** Data **
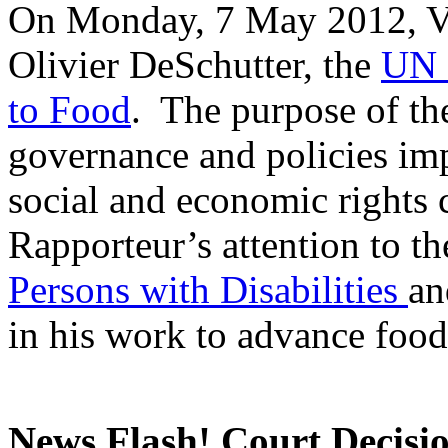
On Monday, 7 May 2012, Va
Olivier DeSchutter, the
UN 
to Food
. The purpose of th
governance and policies imp
social and economic rights
Rapporteur’s attention to t
Persons with Disabilities
an
in his work to advance food
News Flash! Court Decisi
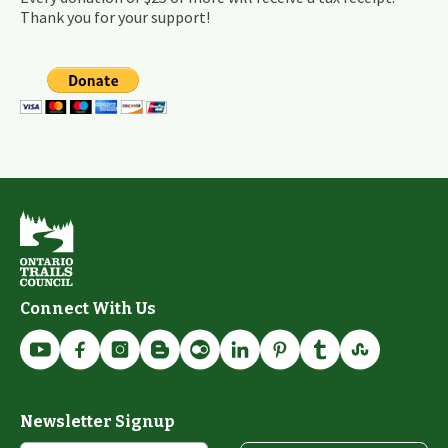
Thank you for your support!
Connect With Us
Newsletter Signup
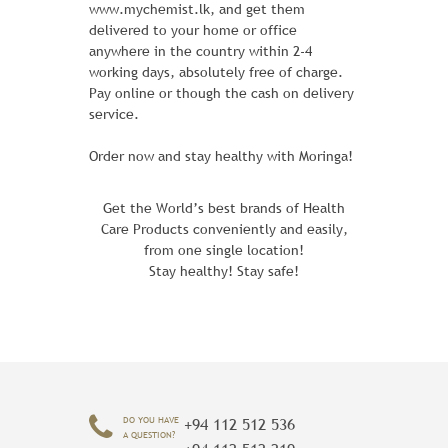
www.mychemist.lk, and get them
delivered to your home or office
The Rival Field Messenger packs all your
anywhere in the country within 2-4
campus, studio or trail essentials inside a
working days, absolutely free of charge.
unique design of soft, textured leather -
Pay online or though the cash on delivery
with loads of character to spare. Two
service.
exterior pockets keep all your smaller
items handy, and the roomy interior
Order now and stay healthy with Moringa!
offers even more space.
Get the World’s best brands of Health
Learn More
Care Products conveniently and easily,
from one single location!
Stay healthy! Stay safe!
ADD TO CART
DO YOU HAVE
+94 112 512 536
A QUESTION?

** Work to complete **
Which of the lines above carry the string "your"? Copy every one.

** Task answer **
Thank you for your support!
delivered to your home or office
The Rival Field Messenger packs all your
exterior pockets keep all your smaller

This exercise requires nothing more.